Of course, this being an M. Night film, there is a big third act reveal, but in this case the reveal seems quite organic to the storytelling.  Again, in retrospect, I probably should have seen the “twist” coming, but again I was invested in the film to the extent that it came off as pleasantly unexpected.  This leads to a tense, frightening finale that, unlike some of Shyamalan’s other work, actually does a pretty good job of sticking the landing.  The confrontation between Becca and Nana in Nana’s bedroom is especially spooky.

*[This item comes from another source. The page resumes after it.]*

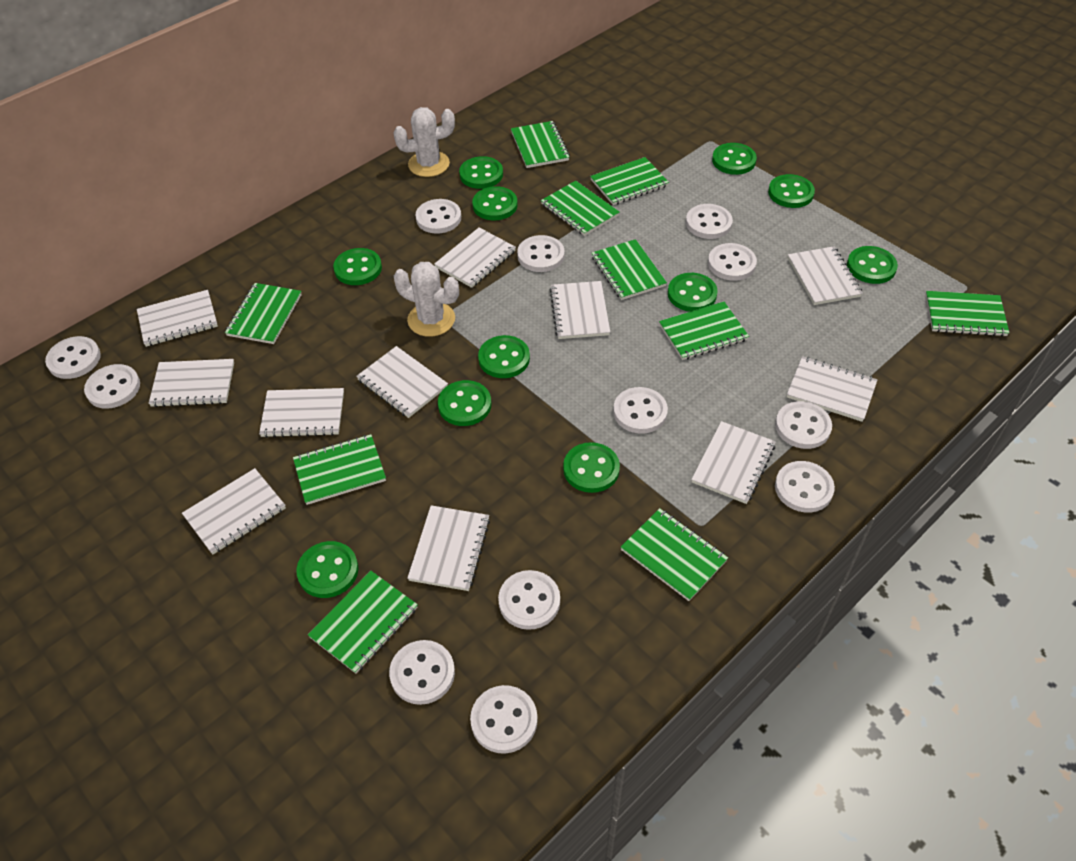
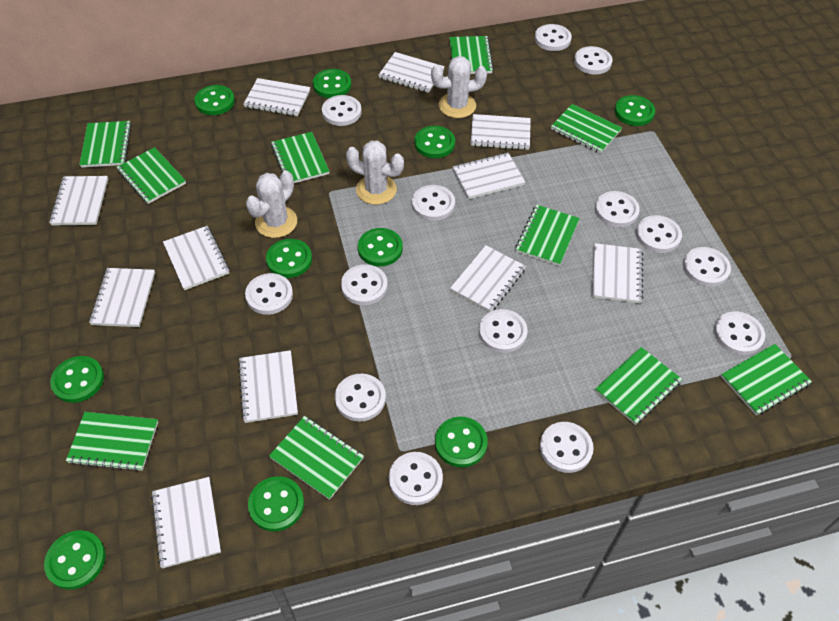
green button: 11 -> 10
white button: 12 -> 14
white cactus: 2 -> 3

“The Visit” isn’t perfect and most of the film’s imperfections can be laid at the feet of the found footage aesthetic.  While the kids using two cameras is a nice touch, you get to the point when any reasonable individual would simply drop the camera and run like hell.  It requires a suspension of disbelief that isn’t always easy to attain.  I think an even scarier film could have been made if he’d used his standard excellent camera work rather then the found footage technique.  Also, as smart and engaging as the kids are, Becca’s incessant babbling about documentary filmmaking techniques gets a little tiresome after awhile.





These are little nitpicks, however, and “The Visit” serves as a great example of a cinematic exercise in escalating terror.  If you can stand a little shaky-cam action and don’t mind a couple of small narrative lapses then “The Visit” is likely to be one of the most terrifying good times you’re apt to have at the movies this year.  4 Out Of 5 On Kendog’s Barkometer!  So Sayeth The Kendog!



“The Visit” is rated PG-13 for disturbing thematic material including terror, violence and some nudity, and for brief language.